## ENUNCIADO DE LA TAREA
Retoma el artículo sobre la política cinematográfica argentina y continúalo a partir de su última oración.

## FRAGMENTO CITADO
08 noviembre 2011

Cine y Políticas Culturales/ Por un Cine de Guerrilla de Estado/Goyo Anchou

Acerca de las políticas cinematrográficas nacionales


POR UN CINE DE GUERRILLA DE ESTADO


Una industria de cine argentino es, a falta de masa crítica de espectadores que no tenga como excepción la visión de cine nacional, una falacia ya que en la Argentina el cine nacional, por más de medio siglo, sólo ha podido subsistir en base al reparto de subsidios oficiales.


Por Goyo Anchou*

(para La Tecl@ Eñe)

La política cinematográfica argentina se ha empeñado históricamente en remedar estructuras y lógicas ajenas a nuestra realidad y nuestra más específica tradición audiovisual. Durante el período clásico, que es el cuarto de siglo que se extiende desde la aparición del sonoro, se remedó el sistema industrial de los estudios norteamericanos, y de la misma manera que éstos, el sistema argentino fue puesto en jaque por la pérdida de las pequeñas salas en el interior del país (y considero acá como “interior del país” a los cines de barrio del conurbano) Pero a diferencia de la industria norteamericana, la industria argentina no pudo resistir esta crisis y se derrumbó de manera estrepitosa cuando los exhibidores comenzaron a realizar contratos a largo plazo con las distribuidoras norteamericanas, que, con la dominación de los mercados exteriores, compensaban la pérdida legal de la exhibición monopólica dentro de los Estados Unidos.

El cine clásico argentino se hundió entonces por la falta de lugares de exhibición, que paulatinamente hizo que desapareciera el espectador tradicional de cine nacional. Las medidas para contrarrestar este vaciamiento fueron tardías e ineficaces, o ineficaces por tardías. La creación del circuito de Espacios Incaa en el ámbito de la Acción Federal del Instituto de Cine, que caracterizó la gestión de Jorge Álvarez al frente del mismo, no generó ni genera un circuito de exhibición industrial, sino una cadena de cineclubes minoritarios para las elites culturales del interior del país. Esto no quiere decir que su existencia no sea positiva, sino que, como política para la creación de un volumen de espectadores que logre el sustento de una industria argentina con mercado interno propio, de la manera que sucedía durante el período clásico, no solamente es ineficaz, sino que intenta revertir algo que podría haber sido revertido hace 55 años, no hace 5.

## MATERIAL PROPORCIONADO
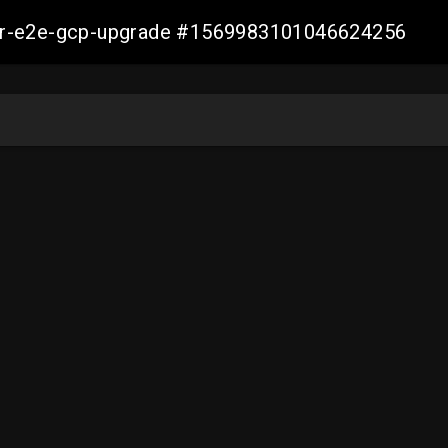
aller-e2e-gcp-upgrade #1569983101046624256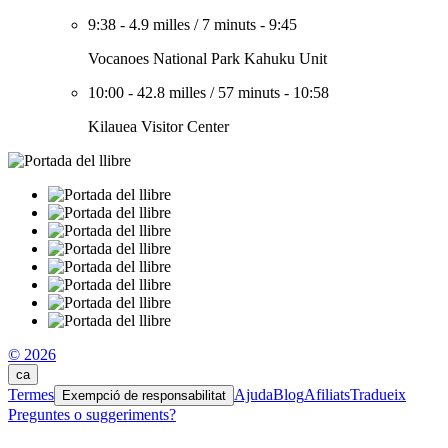
9:38
-
4.9 milles
/
7 minuts
-
9:45
Vocanoes National Park Kahuku Unit
10:00
-
42.8 milles
/
57 minuts
-
10:58
Kilauea Visitor Center
© 2026
ca
Termes
Ajuda
Blog
Afiliats
Tradueix
Exempció de responsabilitat
Preguntes o suggeriments?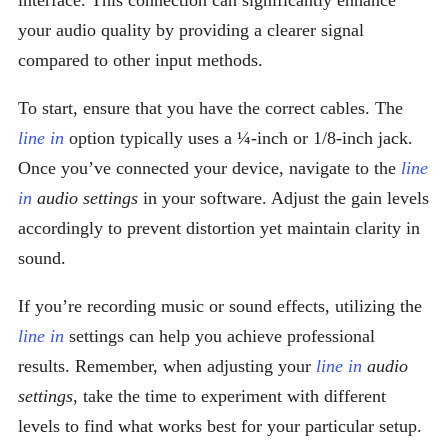
interface. This connection can significantly enhance
your audio quality by providing a clearer signal
compared to other input methods.
To start, ensure that you have the correct cables. The
line in
option typically uses a ¼-inch or 1/8-inch jack.
Once you’ve connected your device, navigate to the
line
in
audio settings
in your software. Adjust the gain levels
accordingly to prevent distortion yet maintain clarity in
sound.
If you’re recording music or sound effects, utilizing the
line in
settings can help you achieve professional
results. Remember, when adjusting your
line in
audio
settings
, take the time to experiment with different
levels to find what works best for your particular setup.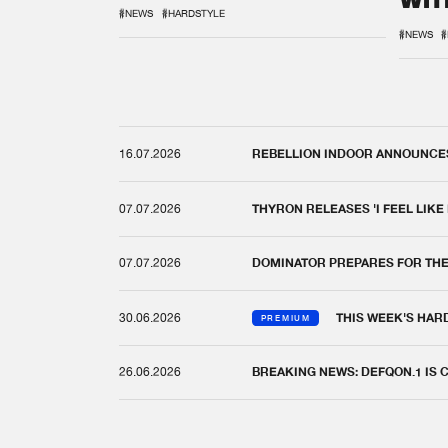
WIT
REM
#NEWS
#HARDSTYLE
#NEWS
#
16.07.2026
REBELLION INDOOR ANNOUNCES 
07.07.2026
THYRON RELEASES 'I FEEL LIKE
07.07.2026
DOMINATOR PREPARES FOR TH
30.06.2026
THIS WEEK'S HAR
PREMIUM
26.06.2026
BREAKING NEWS: DEFQON.1 IS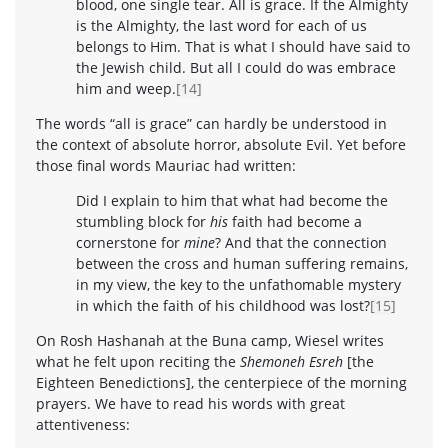
blood, one single tear. All is grace. If the Almighty
is the Almighty, the last word for each of us
belongs to Him. That is what I should have said to
the Jewish child. But all I could do was embrace
him and weep.
[14]
The words “all is grace” can hardly be understood in
the context of absolute horror, absolute Evil. Yet before
those final words Mauriac had written:
Did I explain to him that what had become the
stumbling block for
his
faith had become a
cornerstone for
mine
? And that the connection
between the cross and human suffering remains,
in my view, the key to the unfathomable mystery
in which the faith of his childhood was lost?
[15]
On Rosh Hashanah at the Buna camp, Wiesel writes
what he felt upon reciting the
Shemoneh Esreh
[the
Eighteen Benedictions], the centerpiece of the morning
prayers. We have to read his words with great
attentiveness: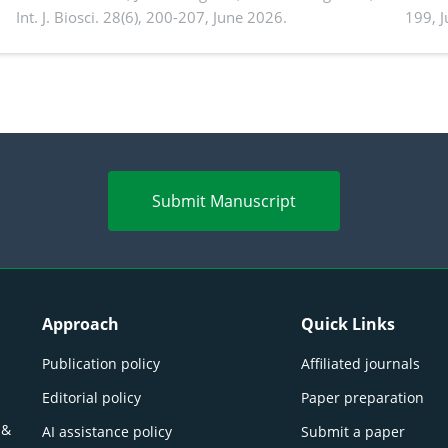
Int. J. Biosci. 28(6), 200-207, June 2026.
199, 
produ
persp
Submit Manuscript
Approach
Quick Links
Publication policy
Affiliated journals
Editorial policy
Paper preparation
 &
AI assistance policy
Submit a paper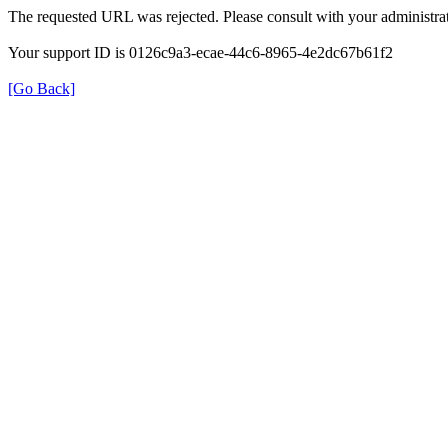
The requested URL was rejected. Please consult with your administrat
Your support ID is 0126c9a3-ecae-44c6-8965-4e2dc67b61f2
[Go Back]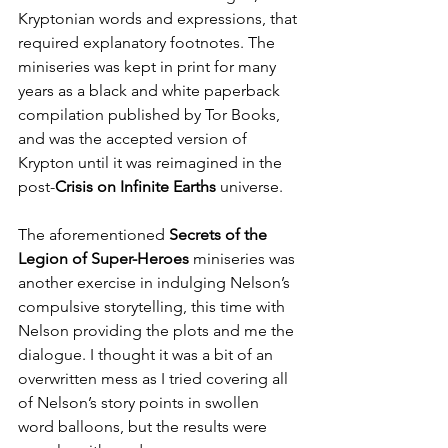
Kryptonian words and expressions, that 
required explanatory footnotes. The 
miniseries was kept in print for many 
years as a black and white paperback 
compilation published by Tor Books, 
and was the accepted version of 
Krypton until it was reimagined in the 
post-
Crisis on Infinite Earths
 universe.
The aforementioned 
Secrets of the 
Legion of Super-Heroes
 miniseries was 
another exercise in indulging Nelson’s 
compulsive storytelling, this time with 
Nelson providing the plots and me the 
dialogue. I thought it was a bit of an 
overwritten mess as I tried covering all 
of Nelson’s story points in swollen 
word balloons, but the results were 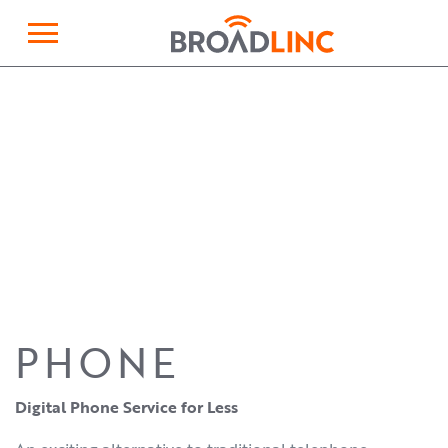
×
Broadlinc
PHONE
Digital Phone Service for Less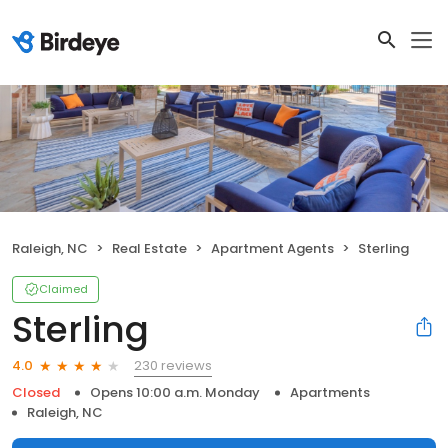
Raleigh, NC
Real Estate
Apartment Agents
Sterling
Claimed
Sterling
230 reviews
4.0
Closed
Opens 10:00 a.m. Monday
Apartments
Raleigh, NC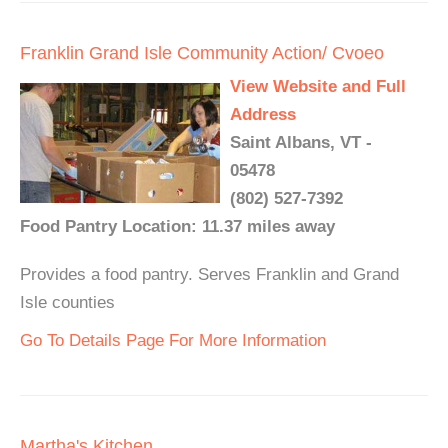
Franklin Grand Isle Community Action/ Cvoeo
View Website and Full
Address
Saint Albans, VT -
05478
(802) 527-7392
Food Pantry Location: 11.37 miles away
Provides a food pantry. Serves Franklin and Grand
Isle counties
Go To Details Page For More Information
Martha's Kitchen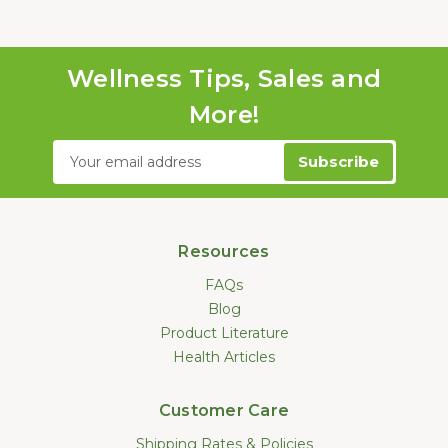
Wellness Tips, Sales and
More!
Email
Address
Resources
FAQs
Blog
Product Literature
Health Articles
Customer Care
Shipping Rates & Policies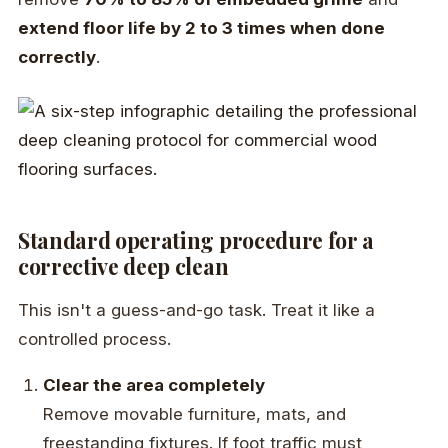
extend floor life by 2 to 3 times when done
correctly
.
Standard operating procedure for a
corrective deep clean
This isn't a guess-and-go task. Treat it like a
controlled process.
Clear the area completely
Remove movable furniture, mats, and
freestanding fixtures. If foot traffic must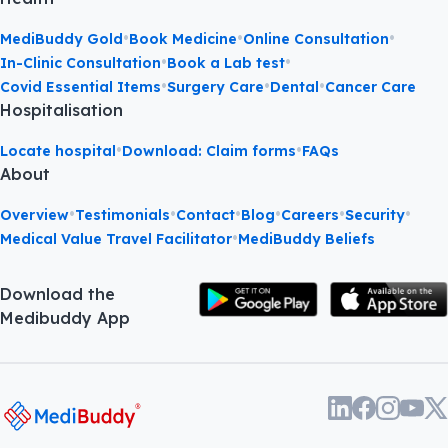
•
•
•
MediBuddy Gold
Book Medicine
Online Consultation
•
•
In-Clinic Consultation
Book a Lab test
•
•
•
Covid Essential Items
Surgery Care
Dental
Cancer Care
Hospitalisation
•
•
Locate hospital
Download: Claim forms
FAQs
About
•
•
•
•
•
•
Overview
Testimonials
Contact
Blog
Careers
Security
•
Medical Value Travel Facilitator
MediBuddy Beliefs
Download the
Medibuddy App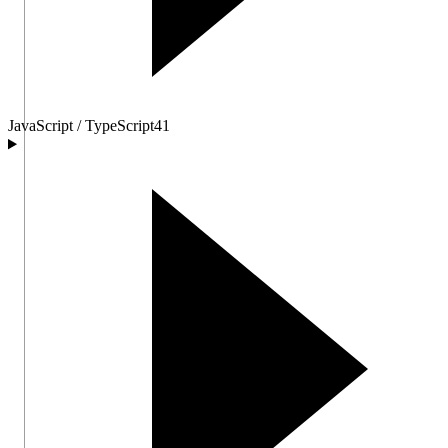
JavaScript / TypeScript
41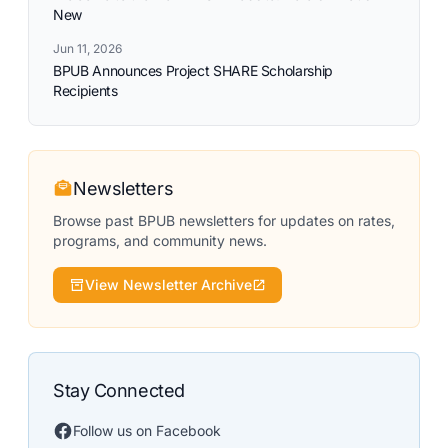
New
Jun 11, 2026
BPUB Announces Project SHARE Scholarship
Recipients
Newsletters
Browse past BPUB newsletters for updates on rates,
programs, and community news.
View Newsletter Archive
Stay Connected
Follow us on Facebook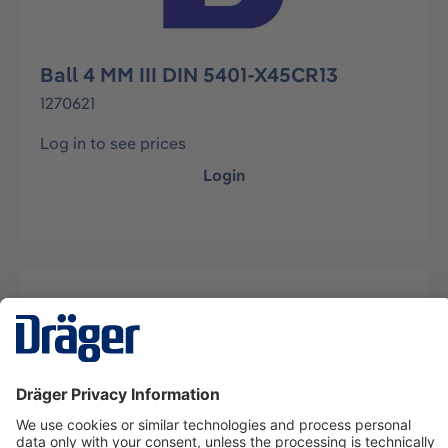
Ball 4 MM III DIN 5401-X45CR13
1270621
Log in to see prices
Login
Description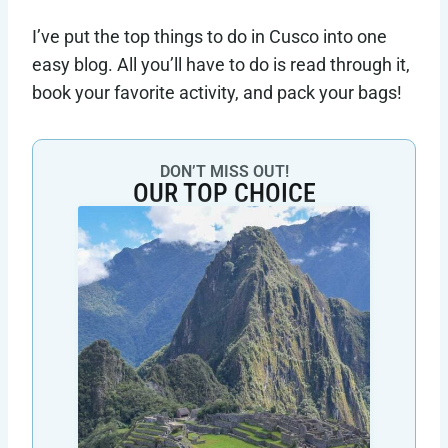
I’ve put the top things to do in Cusco into one
easy blog. All you’ll have to do is read through it,
book your favorite activity, and pack your bags!
DON’T MISS OUT!
OUR TOP CHOICE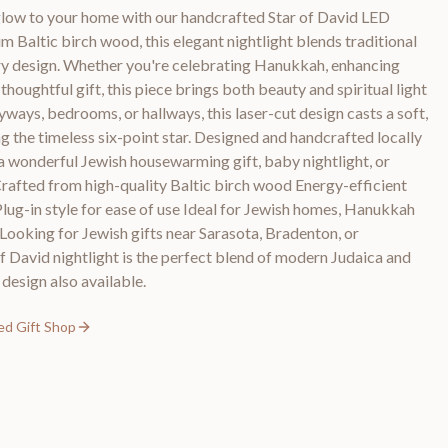
low to your home with our handcrafted Star of David LED
 Baltic birch wood, this elegant nightlight blends traditional
 design. Whether you're celebrating Hanukkah, enhancing
 thoughtful gift, this piece brings both beauty and spiritual light
yways, bedrooms, or hallways, this laser-cut design casts a soft,
g the timeless six-point star. Designed and handcrafted locally
s a wonderful Jewish housewarming gift, baby nightlight, or
Crafted from high-quality Baltic birch wood Energy-efficient
Plug-in style for ease of use Ideal for Jewish homes, Hanukkah
 Looking for Jewish gifts near Sarasota, Bradenton, or
 David nightlight is the perfect blend of modern Judaica and
esign also available.
ed Gift Shop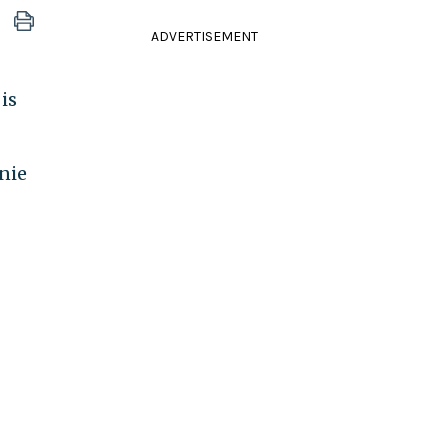
ADVERTISEMENT
is
nie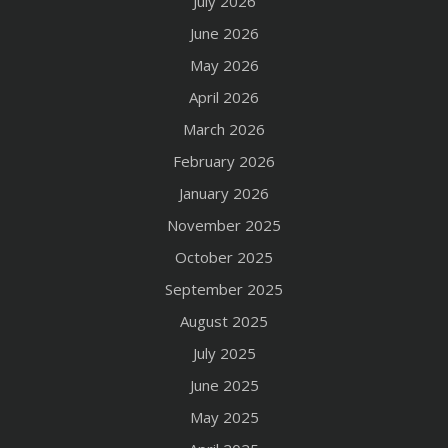
July 2026
June 2026
May 2026
April 2026
March 2026
February 2026
January 2026
November 2025
October 2025
September 2025
August 2025
July 2025
June 2025
May 2025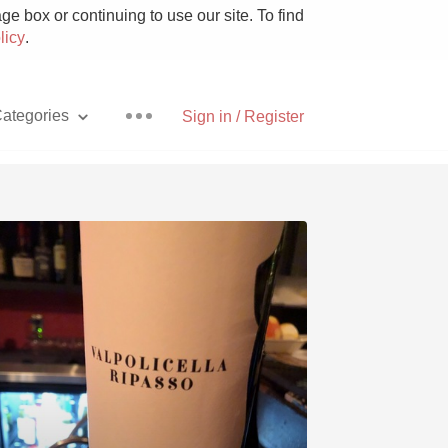
e box or continuing to use our site. To find
licy
.
ategories
Sign in / Register
Pizza
With Goat Cheese
Unicorn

## ESPACIO DE RESPUESTA
Una industria de cine argentino es, a falta de esta masa crítica de espectadores que no tuviera como excepción la visión de cine nacional, una falacia, ya que en la Argentina el cine nacional, por más de medio siglo, sólo ha podido subsistir en base al reparto de subsidios oficiales. El remedo de la Academia de Hollywood que acá entrega los premios Cóndor como allá los Oscars, es patético en su pretensión provinciana, subdesarrollado al no tener identidad propia, latinoamericana, al no verse más que a través de los ojos del modelo de opresión cultural extranjera, lastimoso en su intento vano de asimilarse a las estructuras de una cultura dominante que nunca va a poder alcanzar y, por último y más lamentable aún, una mascarada cínica para muchos de los implicados, que insisten con la autodenominación industrial cuando el tejido social de espectadores que debería sostener una industria semejante ha desaparecido hace más de medio siglo, con el golpe de estado que terminó con el segundo gobierno del General Perón.

La raíz histórica del modelo de subsidios de base europea que caracteriza la idea misma de un Instituto de Cine que subsidie la actividad, se remonta al escenario devastador para el cine argentino luego del año 55, cuando los exhibidores se negaban a pasar películas nacionales aduciendo la libertad de comercio para elegir los tratos a largo plazo que les ofrecían las compañías norteamericanas, hasta entonces férreamente controladas en las aduanas por el proteccionismo audiovisual del gobierno de Perón.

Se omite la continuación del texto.